Free Speech, Transparency, and Privacy

There is, unfortunately, a conflict between, on the one hand, the need to ensure that the press is free to investigate issues of legitimate public concern, and that the courts operate in a sufficiently open environment to maximise the chance that they will deliver justice, and on the other hand, the natural wish of every human being for some degree of privacy in his or her personal life.

This conflict is always particularly difficult where there are children involved. The Times newspaper has been running a campaign in which they have argued that the secrecy of Britain's family courts, imposed to protect children, may in some cases have been actively counterproductive since that secrecy has allowed a number of what appear to have been outrageously unjust decisions to escape proper scrutiny. Yet nobody would want the children involved exposed to the full glare of press attention. Maybe the traditional British solution of printing the decisions but witholding details which would allow individuals to be identified and denoting people by letters (e.g. "Mr X" and "Mrs Y" would be an improvement.

For fear of stifling legitimate press investigation, the British parliament has never deliberately passed a privacy law, although it is coming to appear that Labour may have unwittingly saddled us with European privacy laws through the Human Rights act. Following a spate of ugly press intrusions into people's private lives, David Mellor once warned the media that they were drinking in the last chance saloon. I remember hearing at the time an excellent speech in response to this, I think it was by Eric Pickles, which concluded with the words

"If the press is drinking in the last chance saloon, a wise government will think long and hard before calling 'Time'."


There are no easy answers to the conflict between free speech and privacy. It can often be the case that the victims of wrongdoing, or others who have done nothing wrong but who unwillingly find themselves the target of massive public curiosity, are just as desperate for the press to "go away and mind their own business" as are those who have actually done something wrong. Often the majority of journalists will respect that wish. On other occasions there are too many who do not. And sometimes justified press reporting can add to the pain of the innocent. I saw this for myself many years ago.


Until my early twenties I had assumed that the expression "He aged five years in a week" was just a figure of speech. Then I saw it happen, twice in a year, to one of the nicest men I ever met. The first time was when he was one of the victims of a terrible crime. The second time legitimate press reporting probably contributed to what happened.

Some 25 years ago, a kind, gentle, friendly man with whom I used to sing in a church choir came home from work and discovered his wife's murdered body. I was horrified at the change in his appearance when I next saw him: luckily someone quietly took me aside and explained what had happened.

The killer, and the woman who had hired him, were brought to justice, and sadly the surviving victim's pain was not over: in order to explain the motive for the crime the prosecution was forced to demonstrate to the jury that the person who paid for the murder did so because of jealousy of another man with whom the murdered woman was involved. That process would have been painful enough if it had been conducted in private: needless to say every single national newpaper, broadsheet or tabloid, carried page after page of lurid detail after each day of the trial.

The victim's husband - or rather, the victim - couldn't face coming to church for several weeks afterward, but when I next saw him he looked to have aged another five years during the trial.
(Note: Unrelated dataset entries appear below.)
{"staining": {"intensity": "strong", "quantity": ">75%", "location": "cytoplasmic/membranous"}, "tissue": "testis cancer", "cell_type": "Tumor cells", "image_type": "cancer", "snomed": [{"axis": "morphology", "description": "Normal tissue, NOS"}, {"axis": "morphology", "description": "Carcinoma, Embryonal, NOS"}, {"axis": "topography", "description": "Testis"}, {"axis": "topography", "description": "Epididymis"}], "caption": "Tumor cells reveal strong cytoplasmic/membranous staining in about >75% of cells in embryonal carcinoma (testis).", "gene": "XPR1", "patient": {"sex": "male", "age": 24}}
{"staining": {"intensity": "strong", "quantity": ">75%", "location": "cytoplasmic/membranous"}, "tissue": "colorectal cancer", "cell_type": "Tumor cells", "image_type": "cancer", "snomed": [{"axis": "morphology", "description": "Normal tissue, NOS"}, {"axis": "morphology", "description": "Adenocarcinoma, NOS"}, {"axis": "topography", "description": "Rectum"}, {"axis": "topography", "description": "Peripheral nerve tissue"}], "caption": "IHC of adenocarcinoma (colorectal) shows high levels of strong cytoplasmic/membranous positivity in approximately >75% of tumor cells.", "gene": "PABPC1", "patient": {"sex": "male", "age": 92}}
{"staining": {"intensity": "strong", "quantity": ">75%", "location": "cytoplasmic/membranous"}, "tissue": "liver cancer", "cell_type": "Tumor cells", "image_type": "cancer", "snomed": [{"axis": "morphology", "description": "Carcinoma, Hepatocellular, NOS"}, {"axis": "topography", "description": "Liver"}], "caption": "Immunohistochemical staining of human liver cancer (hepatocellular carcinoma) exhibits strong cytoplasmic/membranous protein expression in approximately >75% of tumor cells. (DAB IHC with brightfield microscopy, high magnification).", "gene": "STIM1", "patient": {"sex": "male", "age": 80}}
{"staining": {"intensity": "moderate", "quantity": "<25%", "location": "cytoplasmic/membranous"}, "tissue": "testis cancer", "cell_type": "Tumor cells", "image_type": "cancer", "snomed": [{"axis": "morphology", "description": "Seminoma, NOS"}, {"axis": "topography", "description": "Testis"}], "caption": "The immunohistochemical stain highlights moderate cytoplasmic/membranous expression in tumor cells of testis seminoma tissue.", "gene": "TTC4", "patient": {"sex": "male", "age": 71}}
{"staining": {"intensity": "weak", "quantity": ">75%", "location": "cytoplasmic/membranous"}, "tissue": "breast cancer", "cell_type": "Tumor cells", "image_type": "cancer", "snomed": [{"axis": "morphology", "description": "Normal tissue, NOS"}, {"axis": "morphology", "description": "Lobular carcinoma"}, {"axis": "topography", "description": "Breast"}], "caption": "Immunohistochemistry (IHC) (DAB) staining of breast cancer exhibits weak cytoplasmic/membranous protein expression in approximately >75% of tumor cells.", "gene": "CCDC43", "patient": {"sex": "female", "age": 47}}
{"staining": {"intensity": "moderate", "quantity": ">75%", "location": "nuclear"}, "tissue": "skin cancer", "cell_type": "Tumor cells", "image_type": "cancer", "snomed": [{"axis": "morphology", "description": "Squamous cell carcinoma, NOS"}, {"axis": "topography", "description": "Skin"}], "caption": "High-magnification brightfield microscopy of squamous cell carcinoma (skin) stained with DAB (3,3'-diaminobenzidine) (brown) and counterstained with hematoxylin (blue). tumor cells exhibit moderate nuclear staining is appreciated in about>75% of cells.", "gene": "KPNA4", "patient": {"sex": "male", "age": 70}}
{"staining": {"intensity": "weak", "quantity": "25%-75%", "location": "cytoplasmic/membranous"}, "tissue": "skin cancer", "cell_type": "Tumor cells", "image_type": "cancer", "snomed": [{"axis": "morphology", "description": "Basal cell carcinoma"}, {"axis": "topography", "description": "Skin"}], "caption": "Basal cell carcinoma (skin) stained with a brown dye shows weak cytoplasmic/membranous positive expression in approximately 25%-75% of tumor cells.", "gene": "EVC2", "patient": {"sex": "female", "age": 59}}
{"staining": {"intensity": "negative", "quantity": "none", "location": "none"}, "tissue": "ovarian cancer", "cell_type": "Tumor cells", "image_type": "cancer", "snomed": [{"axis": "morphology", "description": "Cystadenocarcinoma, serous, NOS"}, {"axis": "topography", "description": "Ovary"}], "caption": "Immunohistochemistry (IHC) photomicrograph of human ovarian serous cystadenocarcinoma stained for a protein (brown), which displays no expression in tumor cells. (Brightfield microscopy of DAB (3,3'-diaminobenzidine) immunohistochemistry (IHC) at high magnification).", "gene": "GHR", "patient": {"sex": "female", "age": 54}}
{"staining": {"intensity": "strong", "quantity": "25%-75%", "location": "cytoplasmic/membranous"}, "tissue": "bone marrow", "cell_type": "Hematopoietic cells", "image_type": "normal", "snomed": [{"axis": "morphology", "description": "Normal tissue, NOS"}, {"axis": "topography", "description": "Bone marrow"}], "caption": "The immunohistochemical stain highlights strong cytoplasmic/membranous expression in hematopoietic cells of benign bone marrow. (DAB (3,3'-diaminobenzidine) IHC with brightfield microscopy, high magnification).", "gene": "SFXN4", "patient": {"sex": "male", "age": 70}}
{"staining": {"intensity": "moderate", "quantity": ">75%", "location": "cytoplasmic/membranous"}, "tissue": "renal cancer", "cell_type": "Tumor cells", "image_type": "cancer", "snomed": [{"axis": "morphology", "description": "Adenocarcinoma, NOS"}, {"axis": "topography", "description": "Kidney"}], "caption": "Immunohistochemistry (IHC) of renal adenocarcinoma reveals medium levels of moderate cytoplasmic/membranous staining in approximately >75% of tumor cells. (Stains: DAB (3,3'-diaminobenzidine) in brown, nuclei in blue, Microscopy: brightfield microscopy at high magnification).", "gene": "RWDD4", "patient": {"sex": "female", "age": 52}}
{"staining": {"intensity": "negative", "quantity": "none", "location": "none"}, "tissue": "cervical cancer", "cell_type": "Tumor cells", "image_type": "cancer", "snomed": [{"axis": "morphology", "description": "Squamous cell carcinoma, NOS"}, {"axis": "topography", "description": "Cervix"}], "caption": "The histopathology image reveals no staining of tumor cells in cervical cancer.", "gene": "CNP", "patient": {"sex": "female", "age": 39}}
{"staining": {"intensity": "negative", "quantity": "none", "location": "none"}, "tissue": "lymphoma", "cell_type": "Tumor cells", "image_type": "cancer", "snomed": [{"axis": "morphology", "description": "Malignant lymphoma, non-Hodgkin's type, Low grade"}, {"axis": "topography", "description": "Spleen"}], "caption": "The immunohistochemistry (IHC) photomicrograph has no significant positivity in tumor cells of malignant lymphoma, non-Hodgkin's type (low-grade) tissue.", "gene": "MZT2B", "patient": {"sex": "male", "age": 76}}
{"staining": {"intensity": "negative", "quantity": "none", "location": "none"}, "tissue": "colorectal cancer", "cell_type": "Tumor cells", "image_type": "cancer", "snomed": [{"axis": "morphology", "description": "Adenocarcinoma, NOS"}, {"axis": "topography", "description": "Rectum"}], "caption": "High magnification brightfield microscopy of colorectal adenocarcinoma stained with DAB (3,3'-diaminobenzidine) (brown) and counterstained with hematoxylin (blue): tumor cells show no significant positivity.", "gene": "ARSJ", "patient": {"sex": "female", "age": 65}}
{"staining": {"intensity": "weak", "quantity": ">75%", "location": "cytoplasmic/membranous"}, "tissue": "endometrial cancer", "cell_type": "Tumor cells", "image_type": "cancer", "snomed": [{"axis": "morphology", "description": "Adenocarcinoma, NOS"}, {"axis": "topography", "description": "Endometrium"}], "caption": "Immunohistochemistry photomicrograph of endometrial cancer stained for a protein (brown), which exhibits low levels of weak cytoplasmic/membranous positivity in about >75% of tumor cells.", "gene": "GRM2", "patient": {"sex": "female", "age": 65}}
I will always remember another member of the congregation saying some supportive things to him, and she concluded with the words "And everyone I know thinks the way the press behaved was disgusting." At the time, so did I.

And yet: what else could have been done? This was a murder trial. At the end of it, the people in the dock were convicted and sentenced to life imprisonment. What sort of society can allow people to be tried in secret for crimes like murder, or to be sentenced to life imprisonment without the evidence to justify that sentence being presented in public?

The answer to that question, sadly, is a society which is willing to risk the possibility of grave injustice being done in secret.

We need a free press. We need open courts. And we need to find a way to keep those things which also protects family life. To find a balance which achieves all these things will not necessarily be easy, but it has to be done.